What are the effects of this pain?
- Restriction of movement
- Restriction of functionality and participation in recreational sporting activities
- Reduced participation in social, community and family events
- An awareness of the fragility of the back
- Feelings of being old
While the pain can be physically debilitating, it can have an even more profound effect on the mental and emotional well-being of the individual. An inability to physically keep up with one’s peers may result in feelings of inadequacy. Depression is often seen as a “complication” of a chronic pain (pain that lasts for more than 3 months). Thus the saying
“You are only as young as your spine is flexible.”
What prolongs an acute lower back pain and makes it chronic?
We all have our tool kits to manage back pain – Yoko Yoko, stretches, “tui na”. Most of these remedies address lower back spasms. Reduction in pain is considered good; and a reason to return to functional and recreational activities with full vigour. Until the next attack of lower back pain.

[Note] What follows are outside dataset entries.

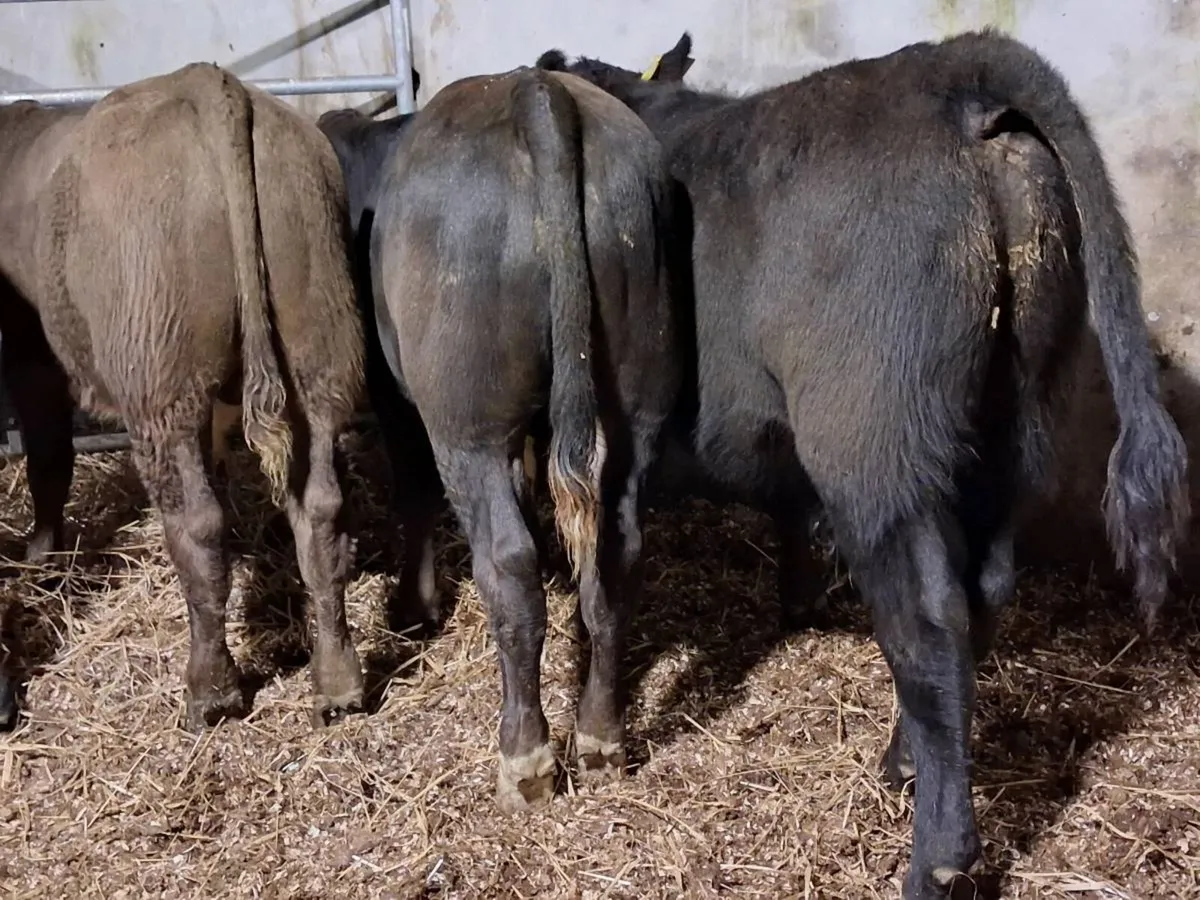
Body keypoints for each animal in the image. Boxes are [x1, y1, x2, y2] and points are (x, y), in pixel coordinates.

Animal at [0, 62, 368, 732]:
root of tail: (211, 84)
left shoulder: (28, 340)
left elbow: (47, 451)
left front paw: (41, 551)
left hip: (160, 382)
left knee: (196, 526)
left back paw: (210, 691)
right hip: (319, 342)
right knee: (322, 509)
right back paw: (338, 685)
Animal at [319, 66, 682, 812]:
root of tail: (537, 92)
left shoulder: (397, 397)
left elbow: (415, 492)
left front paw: (413, 605)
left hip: (467, 423)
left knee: (508, 566)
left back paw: (526, 758)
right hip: (639, 398)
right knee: (618, 553)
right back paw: (600, 740)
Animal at [535, 29, 1190, 899]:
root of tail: (949, 72)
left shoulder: (611, 439)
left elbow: (609, 575)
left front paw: (598, 736)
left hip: (873, 440)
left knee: (928, 620)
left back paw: (936, 855)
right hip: (1016, 422)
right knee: (983, 588)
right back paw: (903, 762)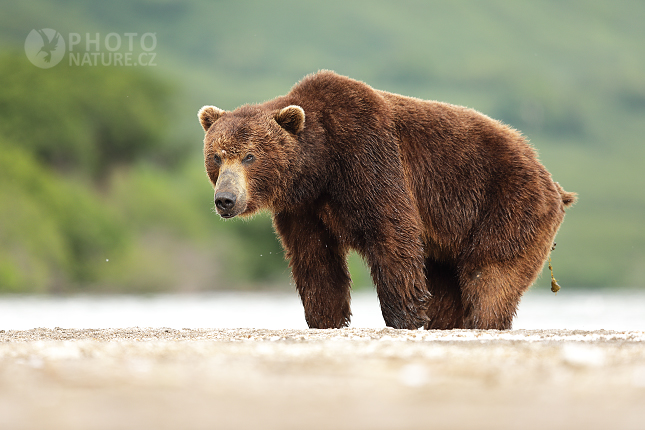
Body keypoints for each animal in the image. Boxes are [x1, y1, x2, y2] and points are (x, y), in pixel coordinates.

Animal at [197, 72, 572, 330]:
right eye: (216, 156)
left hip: (507, 203)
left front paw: (405, 316)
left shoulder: (369, 156)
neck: (320, 166)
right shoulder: (303, 207)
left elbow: (392, 232)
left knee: (490, 274)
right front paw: (325, 318)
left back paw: (483, 320)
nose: (225, 199)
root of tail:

So here’s the interesting thing about lower back pain – every time the body experiences such pain, the core muscles “switch off” a little and they just don’t switch back on. Even when the pain disappears. We lift, carry and run and the pain reappears. A vicious cycle of pain and no pain is started off. This is when an acute pain becomes a chronic pain.
What do the core muscles have to do with breaking this cycle?

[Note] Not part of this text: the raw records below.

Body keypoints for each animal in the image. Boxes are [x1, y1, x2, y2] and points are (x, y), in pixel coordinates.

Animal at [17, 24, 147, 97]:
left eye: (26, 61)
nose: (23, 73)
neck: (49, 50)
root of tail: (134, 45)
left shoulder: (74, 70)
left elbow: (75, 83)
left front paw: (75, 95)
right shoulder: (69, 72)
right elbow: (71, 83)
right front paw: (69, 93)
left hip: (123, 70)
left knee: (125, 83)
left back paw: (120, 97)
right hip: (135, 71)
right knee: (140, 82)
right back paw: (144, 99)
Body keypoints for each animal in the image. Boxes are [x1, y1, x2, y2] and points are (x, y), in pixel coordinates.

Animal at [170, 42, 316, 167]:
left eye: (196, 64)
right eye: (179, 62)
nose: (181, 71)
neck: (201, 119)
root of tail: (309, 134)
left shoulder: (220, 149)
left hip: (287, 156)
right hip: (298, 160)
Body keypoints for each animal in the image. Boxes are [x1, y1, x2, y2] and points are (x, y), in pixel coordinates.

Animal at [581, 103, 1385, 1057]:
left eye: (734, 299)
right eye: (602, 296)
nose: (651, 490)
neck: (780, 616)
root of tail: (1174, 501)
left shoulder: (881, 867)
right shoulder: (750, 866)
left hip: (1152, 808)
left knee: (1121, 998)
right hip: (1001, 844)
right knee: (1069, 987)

The core muscles are situated between the diaphragm (breathing muscle that separates the ribs from the abdomen) and the pelvic floor. These muscles
- Stabilise the lower back and pelvis
- Even transmission of weight from the upper body to the lower body, thus preventing this weight from getting “stuck” in the lower back
Training these core muscles to activate at the right time and in the correct ratio will thus form a strong foundation for efficient movements; thus breaking the pain cycle.
What is effective core training?
Core muscles (Diaphragm, Pelvic Floor, Transversus Abdominus, Multifidus) are always working. If they didn’t work, we would just be a pile of bones. Thus they don’t need to be “switched on.” These muscles need to be trained to vary their levels of activation based on the load that is being placed on the trunk.
Thus core training would involve the following in different functional activities:
- Teaching the Pelvic Floor to switch on JUST before the Transversus Abdominus and Multifidus
- Teaching the Pelvic Floor how to respond to the Diaphragm
What is effective core strengthening?
Loading a core that has been taught to activate in a timely manner and in the right ratios for all functional activities.
How do we stop lower back pain from recurring?
By doing specific core training exercises before rushing into core strengthening exercises.